10 September 2012

Health Care Reform -- Justice for All

The Oxford English Dictionary's earliest citation for "pre-existing condition" is from 1947.  Here it is:
Reno (Nevada) Evening Gaz. 14 Mar. 7/1   Many people with disabilities that formerly were not insurable can now secure this new health service and have these chronic pre-existing conditions removed or repaired.
This appears to refer to the creation of Britain's National Health Service, which occurred in 1947.  The "removal" or "repair" of pre-existing conditions sounds reassuring:  Get health care, get fixed.  Kind of like taking the car to the garage and getting a new air filter.

The  "pre-existing condition" -- a category for a person with an on-going illness -- is a new notion.  Disability theorists have long been pointing out that much about "disability" is socially conditioned, either in the material conditions that block movement (e.g. stairs for a person using a wheelchair) or in the social conditions that define people by abilities to perform certain physical tasks.

The "pre-existing condition," on the other hand, is a legal term, created by profit-bearing insurance companies for the specific purpose of avoiding giving coverage to individuals who might actually incur claims, and therefore reduce profits.

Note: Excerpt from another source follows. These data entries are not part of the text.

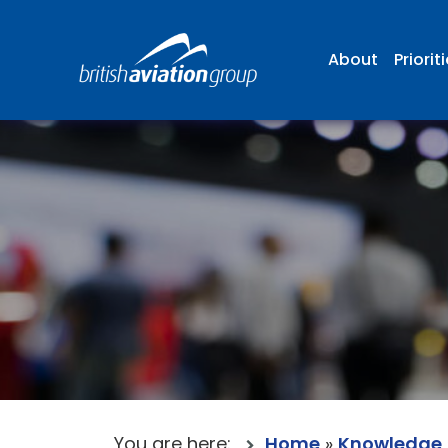
About
Priorit
You are here:
Home
»
Knowledge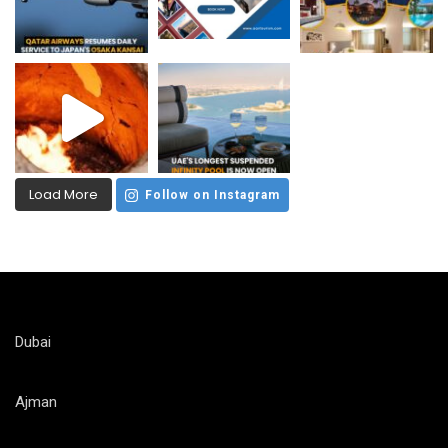
Load More
Follow on Instagram
Dubai
Ajman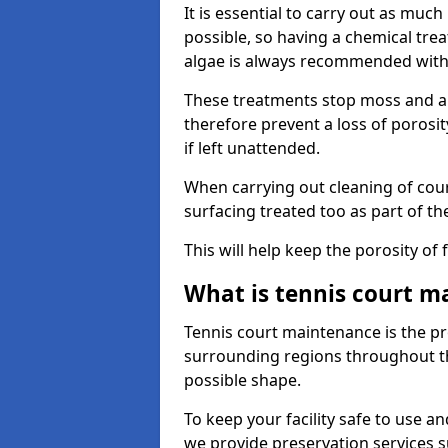
It is essential to carry out as much
possible, so having a chemical tr
algae is always recommended with
These treatments stop moss and a
therefore prevent a loss of porosi
if left unattended.
When carrying out cleaning of cour
surfacing treated too as part of th
This will help keep the porosity of 
What is tennis court m
Tennis court maintenance is the pro
surrounding regions throughout the
possible shape.
To keep your facility safe to use an
we provide preservation services s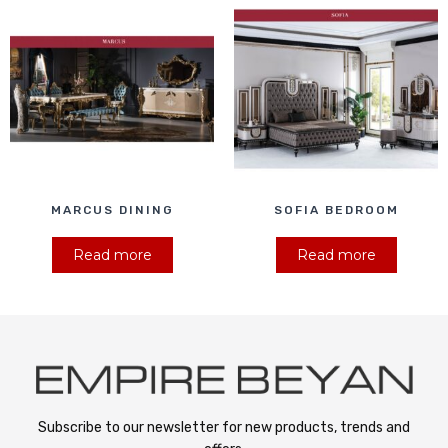
MARCUS DINING
SOFIA BEDROOM
Read more
Read more
Subscribe to our newsletter for new products, trends and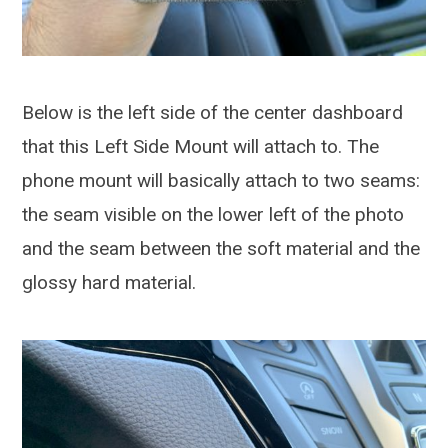
Below is the left side of the center dashboard
that this Left Side Mount will attach to. The
phone mount will basically attach to two seams:
the seam visible on the lower left of the photo
and the seam between the soft material and the
glossy hard material.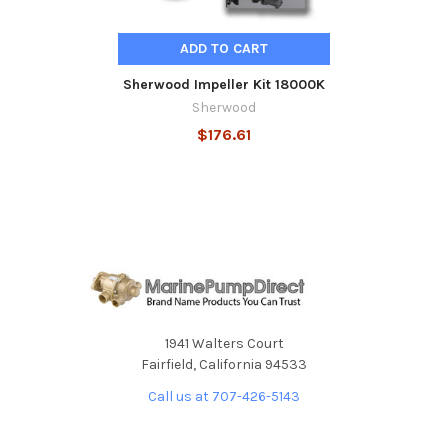
ADD TO CART
Sherwood Impeller Kit 18000K
Sherwood
$176.61
1941 Walters Court
Fairfield, California 94533
Call us at 707-426-5143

If not for emergency rooms, I'd be dead.  So would The Offspring.  But I might have been taken out of the gene pool before I got around to bearing The Offspring, so the question might be moot.  So you might argue that modern medicine, not insurance law, created The Pre-Existing Condition, by letting me live.

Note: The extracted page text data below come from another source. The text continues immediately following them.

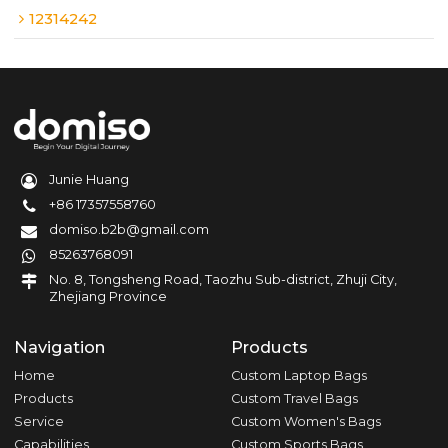
12314242
Junie Huang
+86 17357558760
domiso.b2b@gmail.com
85263768091
No. 8, Tongsheng Road, Taozhu Sub-district, Zhuji City,
Zhejiang Province
Navigation
Products
Home
Custom Laptop Bags
Products
Custom Travel Bags
Service
Custom Women's Bags
Capabilities
Custom Sports Bags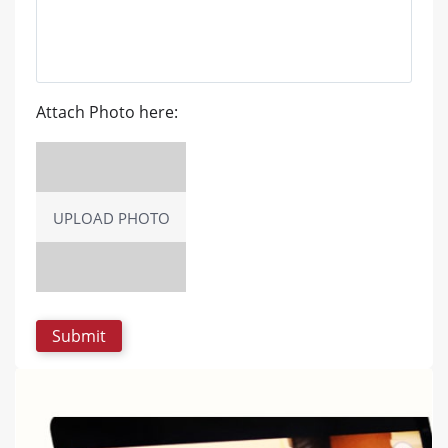
Attach Photo here:
UPLOAD PHOTO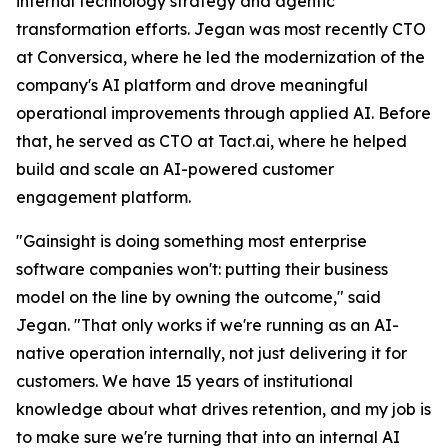
internal technology strategy and agentic
transformation efforts. Jegan was most recently CTO
at Conversica, where he led the modernization of the
company's AI platform and drove meaningful
operational improvements through applied AI. Before
that, he served as CTO at Tact.ai, where he helped
build and scale an AI-powered customer
engagement platform.
"Gainsight is doing something most enterprise
software companies won't: putting their business
model on the line by owning the outcome," said
Jegan. "That only works if we're running as an AI-
native operation internally, not just delivering it for
customers. We have 15 years of institutional
knowledge about what drives retention, and my job is
to make sure we're turning that into an internal AI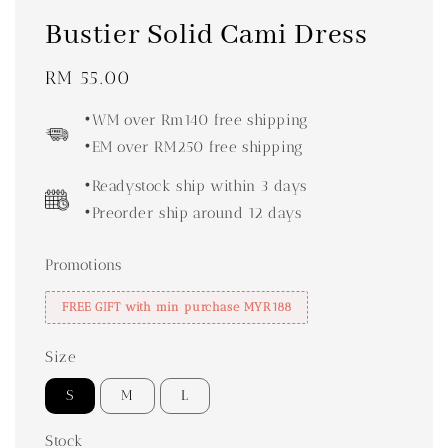
Bustier Solid Cami Dress
Regular
RM 55.00
price
•WM over Rm140 free shipping
•EM over RM250 free shipping
•Readystock ship within 3 days
•Preorder ship around 12 days
Promotions
FREE GIFT with min purchase MYR188
Size
S
M
L
Stock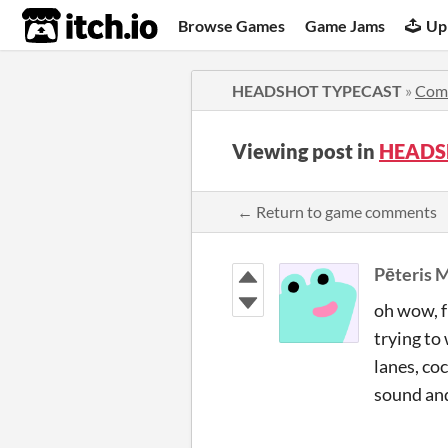
itch.io
Browse Games
Game Jams
Up
HEADSHOT TYPECAST
»
Com
Viewing post in
HEADS
← Return to game comments
Pēteris 
oh wow, f
trying to
lanes, co
sound and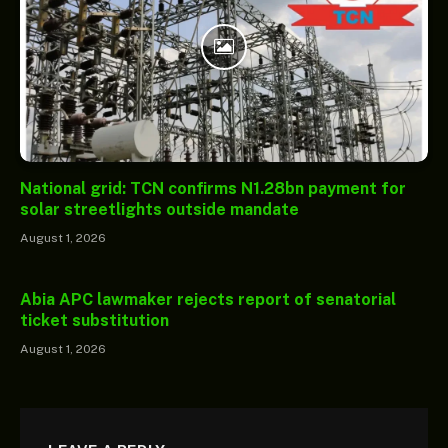
National grid: TCN confirms N1.28bn payment for
solar streetlights outside mandate
August 1, 2026
Abia APC lawmaker rejects report of senatorial
ticket substitution
August 1, 2026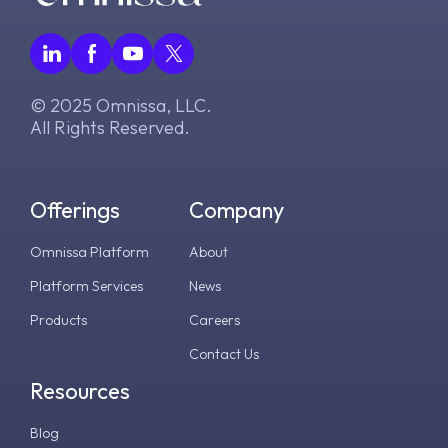
© 2025 Omnissa, LLC.
All Rights Reserved.
Offerings
Company
Omnissa Platform
About
Platform Services
News
Products
Careers
Contact Us
Resources
Blog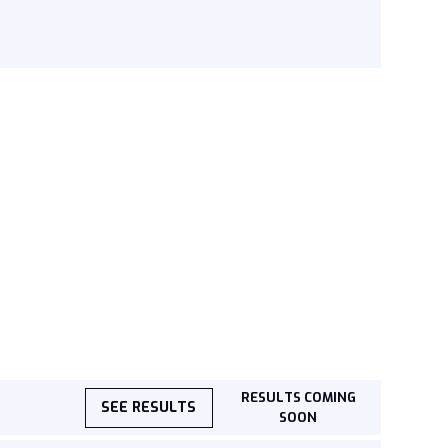
RESULTS COMING
SEE RESULTS
SOON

If you're healthy, if everyone in your family is healthy, then you get to go through life not worrying about these things.  Not worrying that if you lose your job, you'll lose your health insurance, and your ability to pay for medications or devices (manufactured by large, profit-bearing pharmaceutical corporations) that go on keeping you alive.

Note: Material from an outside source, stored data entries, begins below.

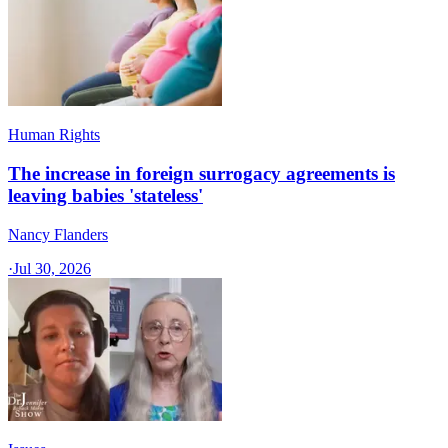
Human Rights
The increase in foreign surrogacy agreements is
leaving babies 'stateless'
Nancy Flanders
·
Jul 30, 2026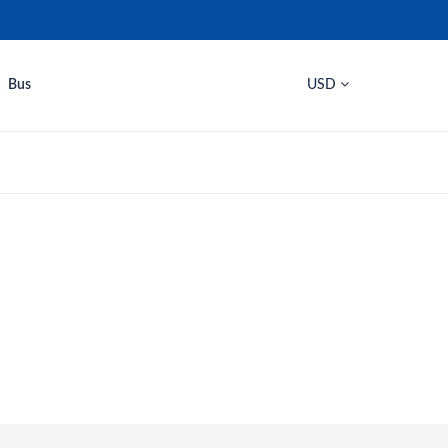
Bus
USD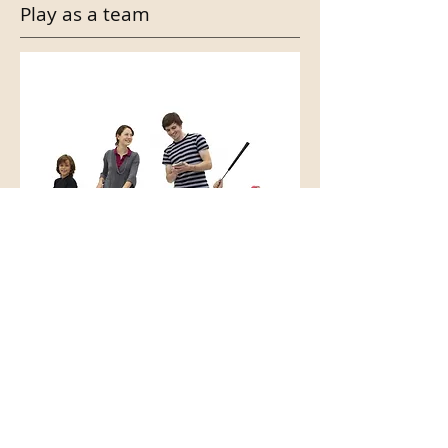
Play as a team
With a possibility of 4 people per
hole, you can easily entertain more
than 30 people at a time.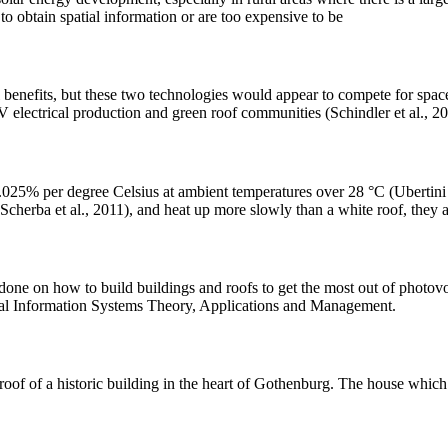
 to obtain spatial information or are too expensive to be
benefits, but these two technologies would appear to compete for spac
V electrical production and green roof communities (Schindler et al., 20
0.025% per degree Celsius at ambient temperatures over 28 °C (Ubertini
(Scherba et al., 2011), and heat up more slowly than a white roof, they 
 done on how to build buildings and roofs to get the most out of photov
ical Information Systems Theory, Applications and Management.
 of a historic building in the heart of Gothenburg. The house which wa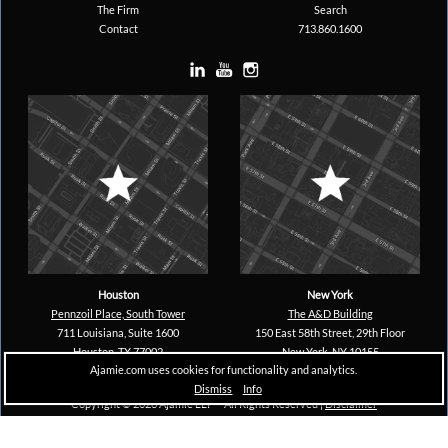
The Firm
Search
Contact
713.860.1600
Houston
New York
Pennzoil Place, South Tower
The A&D Building
711 Louisiana, Suite 1600
150 East 58th Street, 29th Floor
Houston, TX 77002
New York, NY 10155
Ajamie.com uses cookies for functionality and analytics.
Dismiss
Info
Copyright © 2026 Ajamie LLP –
All Rights Reserved |
Disclaimer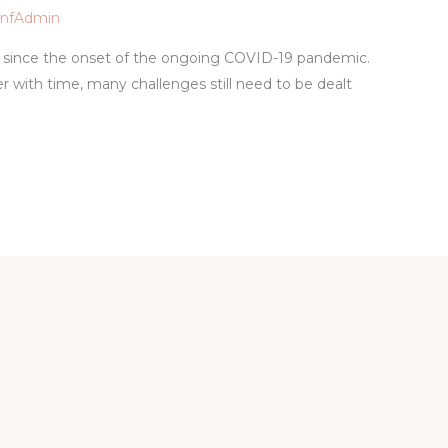
pnfAdmin
since the onset of the ongoing COVID-19 pandemic.
 with time, many challenges still need to be dealt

But for those of us who take those medications daily, twice daily, every pill and every puff is a reminder of mortality delayed.  Health care reform is a harbinger of hope that even if I have to keep taking pills, I can stop worrying that if I get too sick to work, I'll lose my health insurance. 

If you believe that society has no obligations to care for the young, the weak, the frail, and the old, then you probably think health insurance reform is government excess.  But if you think health care is a right and not an privilege, something everyone should have access to, not just those wealthy enough to pay, then health insurance reform is essential to a just and fair society.